## ACTIVITY
Output every line of the listing below with no changes to wording, spelling, or line breaks.

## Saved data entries
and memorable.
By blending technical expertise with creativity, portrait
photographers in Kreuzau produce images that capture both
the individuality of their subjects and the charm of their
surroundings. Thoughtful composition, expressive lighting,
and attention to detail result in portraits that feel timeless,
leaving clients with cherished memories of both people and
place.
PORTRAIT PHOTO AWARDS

## EXERCISE OUTPUT
and memorable.
By blending technical expertise with creativity, portrait
photographers in Kreuzau produce images that capture both
the individuality of their subjects and the charm of their
surroundings. Thoughtful composition, expressive lighting,
and attention to detail result in portraits that feel timeless,
leaving clients with cherished memories of both people and
place.
PORTRAIT PHOTO AWARDS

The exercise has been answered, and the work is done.